Meanwhile, Mr. President, on a rainy day, rent the movie "Tin Cup." There is a great scene where Dr. Molly Griswold is trying to help Roy "Tin Cup" McAvoy, the golf pro, rediscover his swing -- and himself. She finally tells him: "Roy ... don't try to be cool or smooth or whatever; just be honest and take a risk. And you know what, whatever happens, if you act from the heart, you can't make a mistake."

Yes, that's right. At a time when millions of Americans lack employment and the economy appears to be heading back into a period of prolonged dry-heaving, one of Thomas Friedman's prescriptives for America is for President Barack Obama to watch -- nay, do a deep scene study of -- a 1996 Kevin Costner movie.

Of course, this is actually one of the least objectionable paragraphs in the New York Times piece. Let me try to sum it up for you. Friedman says that Obama needs to get very serious about his golf game, to the point where he is gambling. If he does this, he will magically become more effective at "Grand Bargaining" with the Republicans . Because, as Friedman well knows, the American people desperately want "$3 trillion in spending cuts over the next decade and $1 trillion in tax increases." They want to "cheer" for the president and this plan. But Obama didn't do enough to explain his plan (gambling at golf makes you better at "explaining," apparently), and absent these exquisite explanations, the American people could not "generate enough public pressure" on John Boehner and the House GOP to become -- as if by magic! -- "sane Republicans" who would accept the terms of the "Grand Bargain."

Yes, somehow the problem with this Grand Bargain isn't that one side of the bargaining table is utterly intransigent, it's that the guy who's done all the sacrificing and compromising hasn't yet cracked the secret code that unleashes the other side's "sanity."

Anyway, it's a galling mess, this column. And as I've said before about Friedman's work, it would be much improved with a healthy dose of eroticism. Think about what golf lends to the erotic genre: holes, wood, iron, doglegs, sand traps, approach shots, roughs, coming over the top (or, if you prefer, "out-to-in blow"), the back nine, stroke play. This is a very fervid setting for some literary carnality.

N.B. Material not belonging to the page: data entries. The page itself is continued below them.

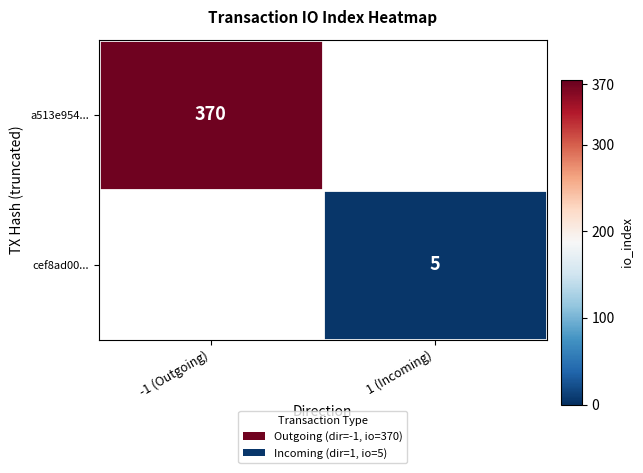

How many series are shown in this chart?

2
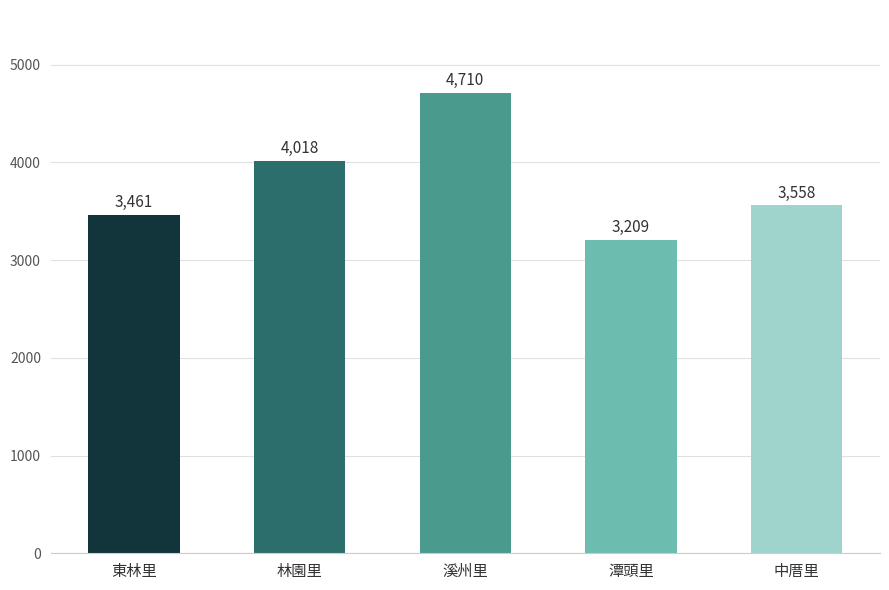

Reading left to right, list all the values displayed in this chart.

3461	4018	4710	3209	3558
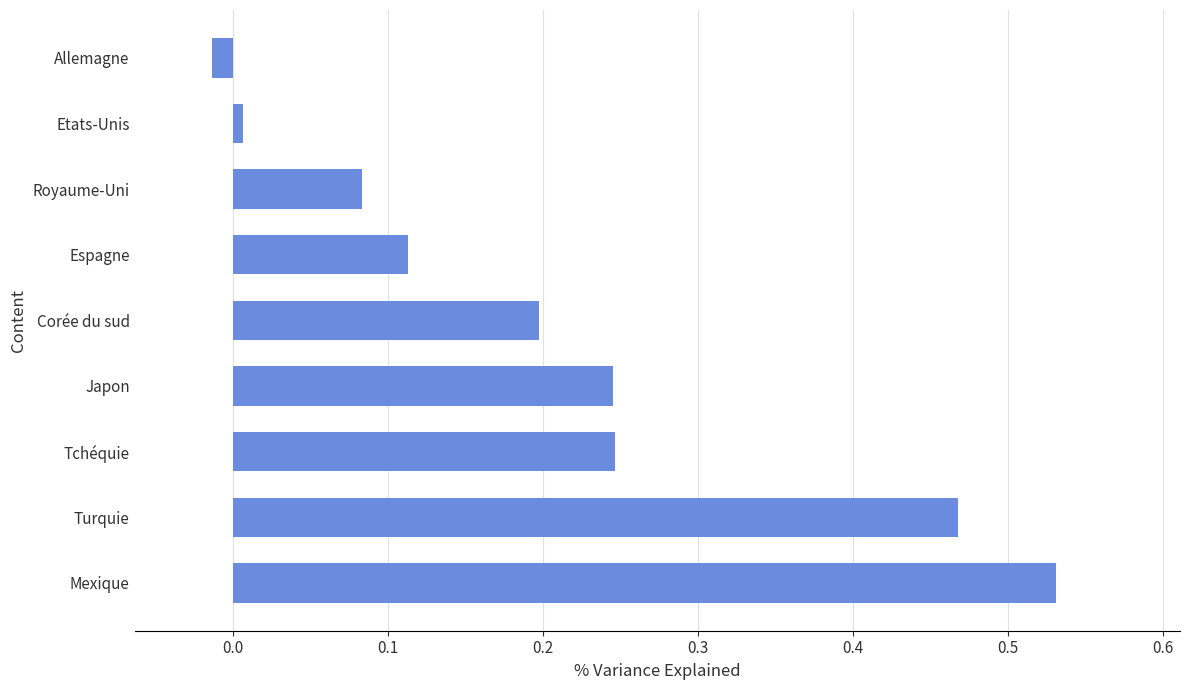

What is the change in value from Turquie to Royaume-Uni?

-0.4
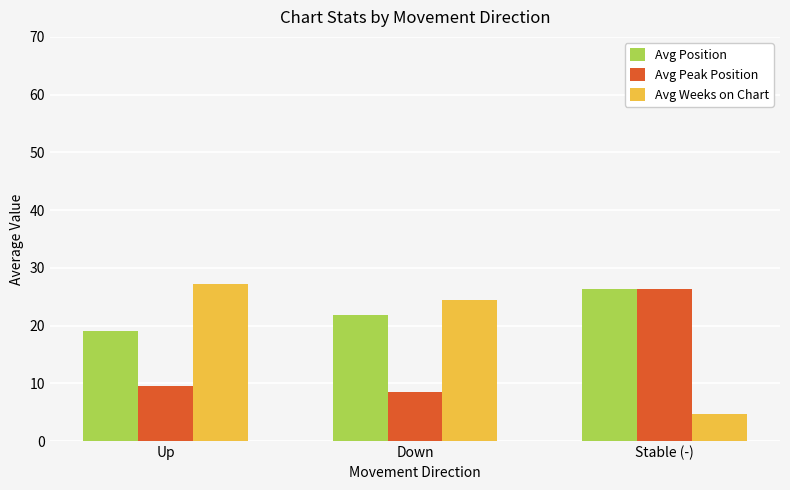

At how many categories does at least one series exceed 14?

3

I mean, Thomas Friedman includes this sentence:

He's Tiger Woods -- a natural who's lost his swing. He has so many different swing thoughts in his head, so many people whispering in his ear about what the polls say and how he needs to position himself to get re-elected, that he has lost all his natural instincts for the game.

Tiger Woods? People whispering in other people's ears? A head full of "swing thoughts"? At the very least, it's like Friedman is trying to meet me halfway on this.